• [Quoted passage]

__________________________________________________

You are viewing a plain text version of this content. The canonical link for it is here.
Posted to commits@spark.apache.org by ka...@apache.org on 2023/09/04 02:42:30 UTC

[spark] branch branch-3.5 updated: [SPARK-45045][SS] Revert back the behavior of idle progress for StreamingQuery API from SPARK-43183

This is an automated email from the ASF dual-hosted git repository.

kabhwan pushed a commit to branch branch-3.5
in repository https://gitbox.apache.org/repos/asf/spark.git


The following commit(s) were added to refs/heads/branch-3.5 by this push:
     new 44ab0fc0068 [SPARK-45045][SS] Revert back the behavior of idle progress for StreamingQuery API from SPARK-43183
44ab0fc0068 is described below

commit 44ab0fc0068f815c7eddcd34ae4343bbfd97b64d
Author: Jungtaek Lim <ka...@gmail.com>
AuthorDate: Mon Sep 4 11:41:48 2023 +0900

    [SPARK-45045][SS] Revert back the behavior of idle progress for StreamingQuery API from SPARK-43183
    
    ### What changes were proposed in this pull request?
    
    This PR proposes to revert back the behavior of idle progress for StreamingQuery API from [SPARK-43183](https://issues.apache.org/jira/browse/SPARK-43183), to avoid breakage of tests from 3rd party data sources.
    
    ### Why are the changes needed?
    
    We indicated that the behavioral change from SPARK-43183 broke many tests in 3rd party data sources.
    (Short summary of SPARK-43183: we changed the behavior of idle progress to only provide idle event callback, instead of making progress update callback as well as adding progress for StreamingQuery API to provide as recent progresses/last progress.)
    
    The main rationale of SPARK-43183 was to avoid making progress update callback for idle event, which had been confused users. That is more about streaming query listener, and not necessarily had to change the behavior of StreamingQuery API as well.

__________________________________________________

• [Entries supplied]
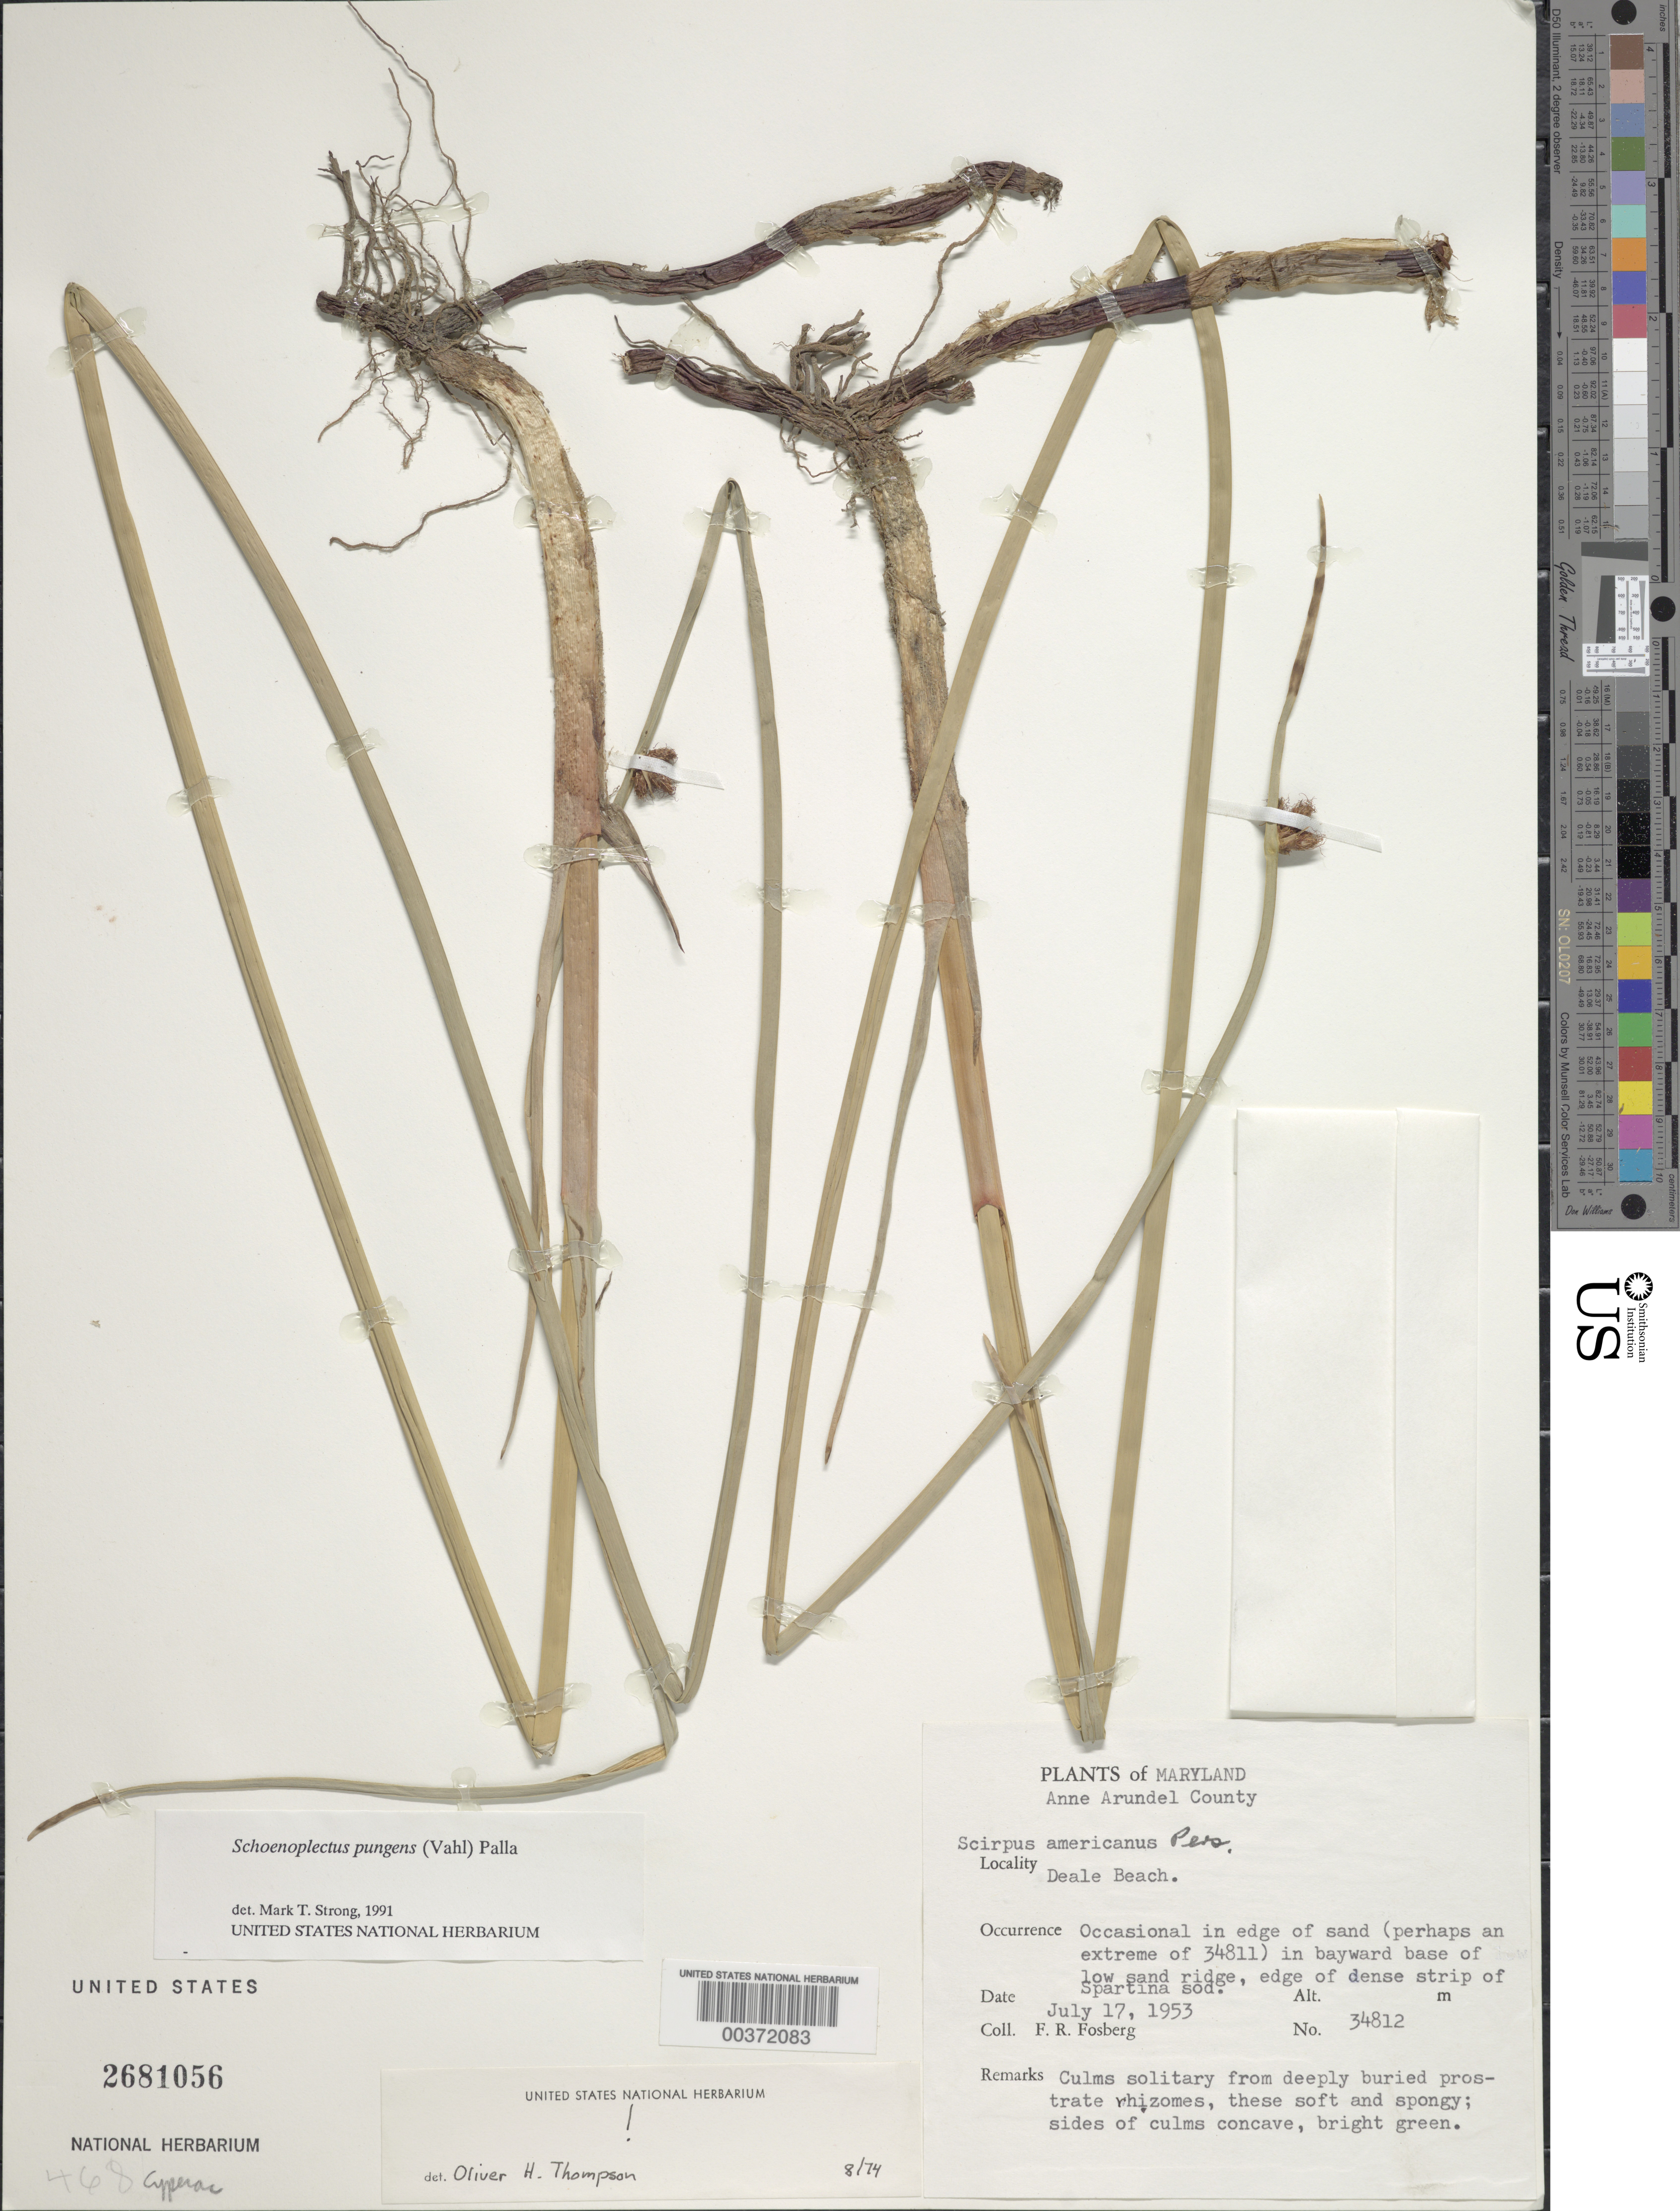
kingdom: Plantae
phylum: Tracheophyta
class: Liliopsida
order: Poales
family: Cyperaceae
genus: Schoenoplectus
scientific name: Schoenoplectus americanus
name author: (Pers.) Volkart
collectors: F. R. Fosberg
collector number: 34812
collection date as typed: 17 Jul 1953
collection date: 1953-07-17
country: United States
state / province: Maryland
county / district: Anne Arundel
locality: Deale Beach, Chesapeake Bay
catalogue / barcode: US 2681056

__________________________________________________

• [Exercises]
1 – According to the Spark commit message, why does the change revert the behavior of idle progress for the StreamingQuery API?
2 – Say whether each statement agrees with the Spark commit message. Answer yes or no, and quote the words from the commit message that decide it.
(a) The commit was pushed to branch-3.5.
(b) SPARK-43183 changed idle progress so that it provided only an idle event callback.
(c) The main rationale of SPARK-43183 concerned the StreamingQuery API more than the streaming query listener.

• [Correct answers]
1 – To avoid breakage of tests from 3rd party data sources.

2 –
(a) Yes: "kabhwan pushed a commit to branch branch-3.5"
(b) Yes: "we changed the behavior of idle progress to only provide idle event callback"
(c) No: "That is more about streaming query listener, and not necessarily had to change the behavior of StreamingQuery API as well."